Joel Congdon was born in New York in 1838 and moved to California with his brother George in 1854. Some quick math tells us that he was a mere sixteen years of age. Needless to say, it was an arduous journey traveling by rail, boat, and even mule.
Joel was married to Mary A. Rouse in 1864 and farmed in the San Bernardino area for four years. Then in 1868 he, Mary, and his brother-in-law, J.P. Fuller, purchased 160 acres with the borders defined by Alipaz Road, Del Obispo, and El Camino Real (considerably larger than the 28.8 plot today). In 1876 Joel decided to build a home to accommodate his growing family of eight children.
With no Home Depot, the redwood lumber made its way by boat from San Francisco. The foundation was found closer to home: the sandstone slabs from the Mission, which were destroyed in the 1812 earthquake. While the house was under construction, Joel planted 35 acres of English walnuts, making him a pioneer in bringing walnuts to south county. It was believed that the house was completed in 1878.

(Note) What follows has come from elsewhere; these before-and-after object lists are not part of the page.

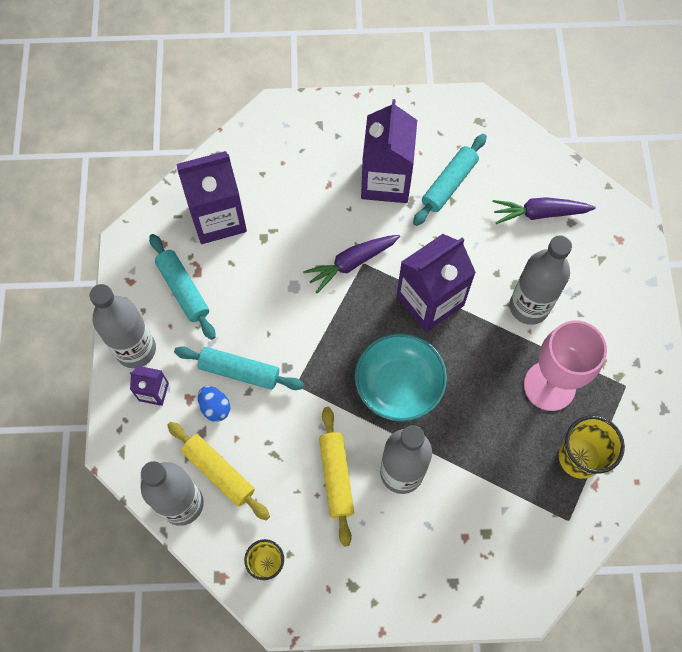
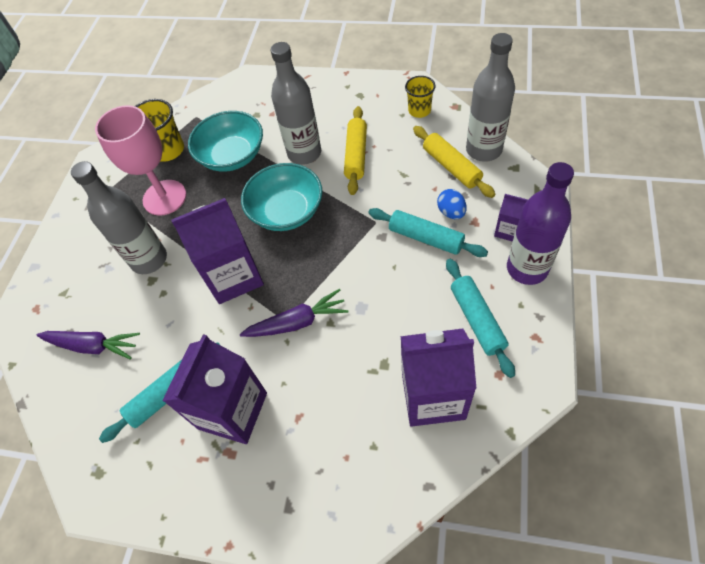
camera: 160 degrees left, 10 degrees down
(136, 349) = (527, 268): grey bottle -> purple bottle
(492, 458) = (232, 156): none -> turquoise bowl

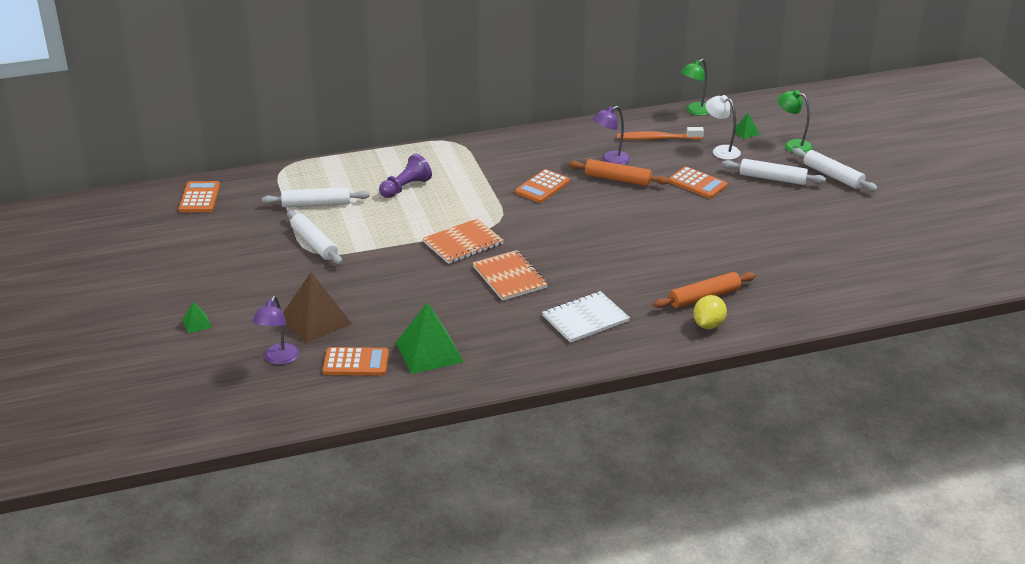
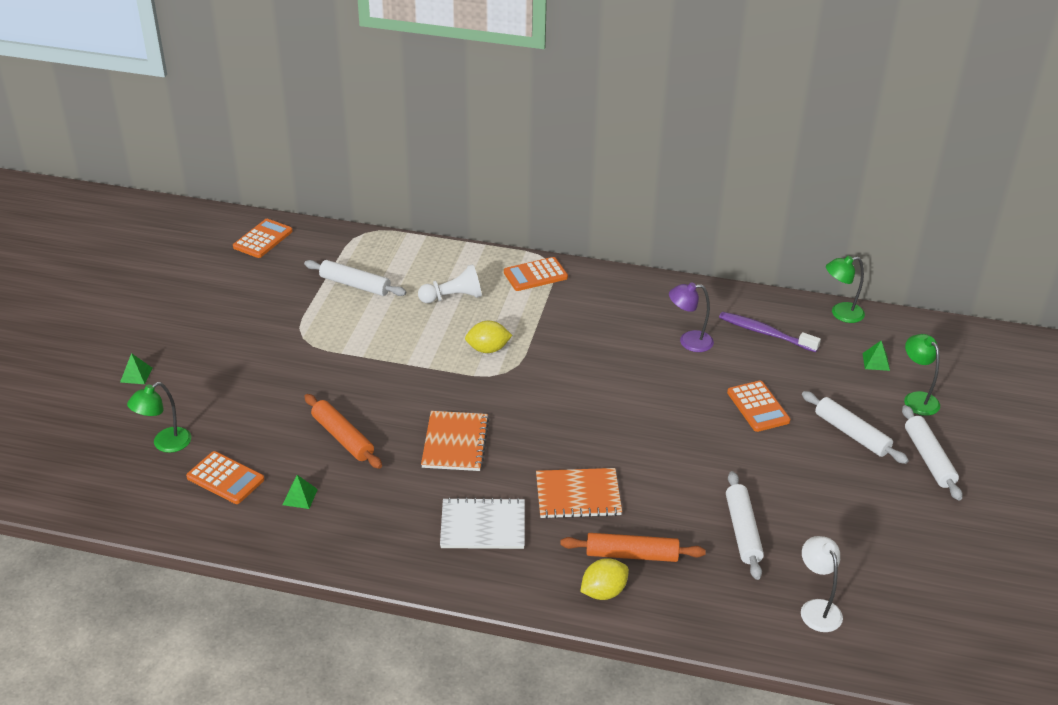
camera: 30 degrees right, 5 degrees up
(278, 359) = (165, 444): purple lamp -> green lamp
(314, 243) = (313, 328): white rolling pin -> white rolling pin (743, 531)
(316, 320) = (235, 415): brown pyramid -> none
(405, 188) = (453, 297): purple pawn -> white pawn
(429, 352) = (300, 497): green pyramid -> green pyramid, size x0.46
(463, 243) = (447, 383): orange notebook -> orange notebook (578, 495)
(470, 212) = (488, 349): none -> yellow lemon
(542, 187) = (587, 347): orange calculator -> orange calculator (535, 275)
(618, 179) = (675, 368): orange rolling pin -> orange rolling pin (342, 437)
(657, 138) = (765, 333): orange toothbrush -> purple toothbrush
(721, 150) = (824, 375): white lamp -> white lamp (817, 608)

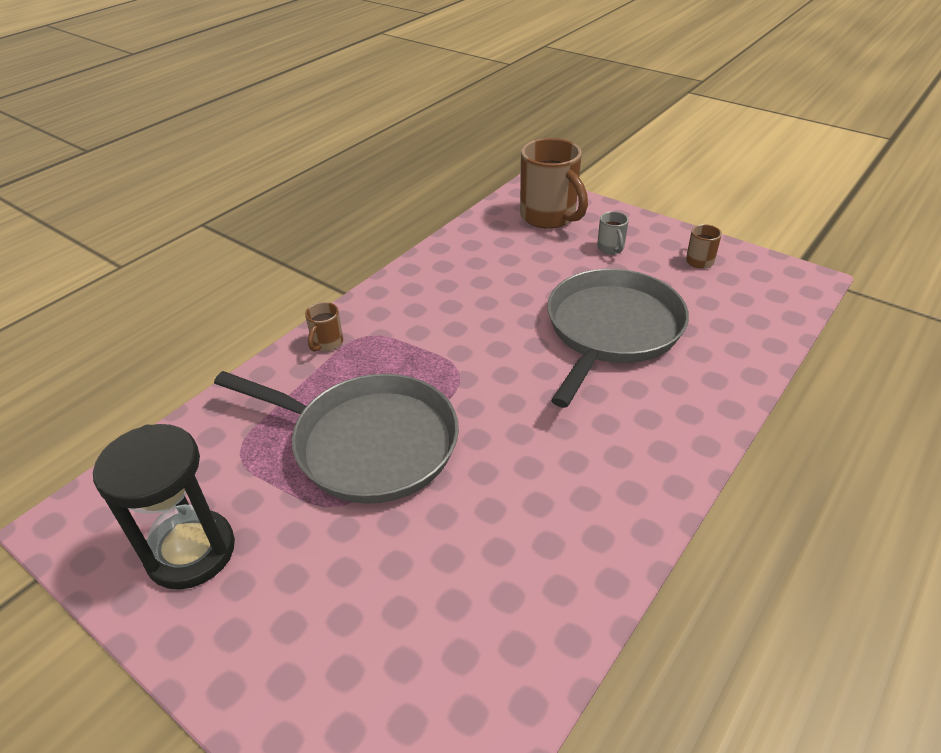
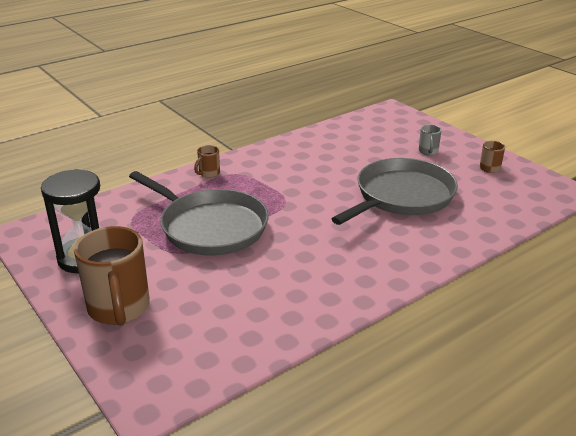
camera: 15 degrees right, 10 degrees down
(549, 217) = (394, 127): brown mug -> brown mug (119, 309)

In 1887 while California was in a “boom” period, Joel decided to sell his farm and house for $55,000 cash to a banker from Los Angeles named Major Bonebreak. The Congdons moved to Santa Ana and were no longer involved in farming.
During the ensuing years the Congdon Ranch (as it was then called) had several owners. It is unknown when and to whom Major Bonebreak sold the Congdon House and farm. However, records show that from 1928 until 1946 the owner was Mr. Maag, a wealthy rancher who owned several ranches in Orange County. Then in 1946 George Cobren bought the farm; he then sold it to Sanji Kinoshita in 1955.
The Kinoshita Family lived in the Congdon House until 1975 and farmed the property until 1990, when they sold it to the City of San Juan Capistrano. After acquiring the property, the house was extensively renovated. Today the property is zoned “permanent agricultural”. The Ecology Center is honored to be allowed to inhabit this 28.8 acres and to carry on the legacy of farming in Orange County.